Groningen Biomolecular Sciences & Biotechnology Institute, University of Groningen, 9747 AG Groningen, The Netherlands.
Department of Industrial Engineering, University of Rome Tor Vergata, Via del Politecnico 1, 00133 Rome, Italy.
ACS Nano. 2023 Jul 25;17(14):13685-13699. doi: 10.1021/acsnano.3c02847. Epub 2023 Jul 17.
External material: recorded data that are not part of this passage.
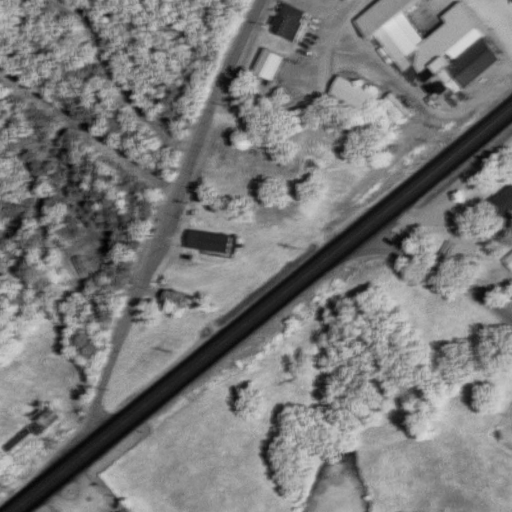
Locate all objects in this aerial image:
road: (345, 15)
building: (291, 22)
building: (426, 53)
building: (355, 93)
road: (421, 103)
building: (503, 204)
road: (168, 221)
building: (210, 242)
building: (509, 260)
road: (439, 270)
building: (173, 302)
road: (260, 309)
building: (34, 432)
Nanopores are promising single-molecule tools for the electrical identification and sequencing of biomolecules. However, the characterization of proteins, especially in real-time and in complex biological samples, is complicated by the sheer variety of sizes and shapes in the proteome. Here, we introduce a large biological nanopore, YaxAB for folded protein analysis. The 15 nm -opening and a 3.5 nm -constriction describe a conical shape that allows the characterization of a wide range of proteins. Molecular dynamics showed proteins are captured by the electroosmotic flow, and the overall resistance is largely dominated by the narrow constriction region of the nanopore. Conveniently, proteins in the 35-125 kDa range remain trapped within the conical lumen of the nanopore for a time that can be tuned by the external bias. Contrary to cylindrical nanopores, in YaxAB, the current blockade decreases with the size of the trapped protein, as smaller proteins penetrate deeper into the constriction region than larger proteins do. These characteristics are especially useful for characterizing large proteins, as shown for pentameric C-reactive protein (125 kDa), a widely used health indicator, which showed a signal that could be identified in the background of other serum proteins.
纳米孔是一种有前途的单分子工具,可用于电识别和测序生物分子。然而,蛋白质的特性,特别是在实时和复杂的生物样本中,由于蛋白质组中大小和形状的多样性而变得复杂。在这里,我们引入了一种用于折叠蛋白质分析的大型生物纳米孔 YaxAB。15nm 的开口和 3.5nm 的收缩描述了一种锥形形状,允许对广泛的蛋白质进行特征描述。分子动力学表明,蛋白质被电渗流捕获,并且整体电阻主要由纳米孔的狭窄收缩区域主导。方便的是,35-125 kDa 范围内的蛋白质在纳米孔的锥形腔室内被捕获的时间可以通过外部偏置来调整。与圆柱形纳米孔不同,在 YaxAB 中,电流阻塞随着被捕获蛋白质的大小而减小,因为较小的蛋白质比较大的蛋白质更深入地穿透到收缩区域。这些特性对于表征大蛋白质特别有用,如五聚体 C 反应蛋白(125 kDa)所示,它是一种广泛使用的健康指标,其信号可以在其他血清蛋白的背景下识别。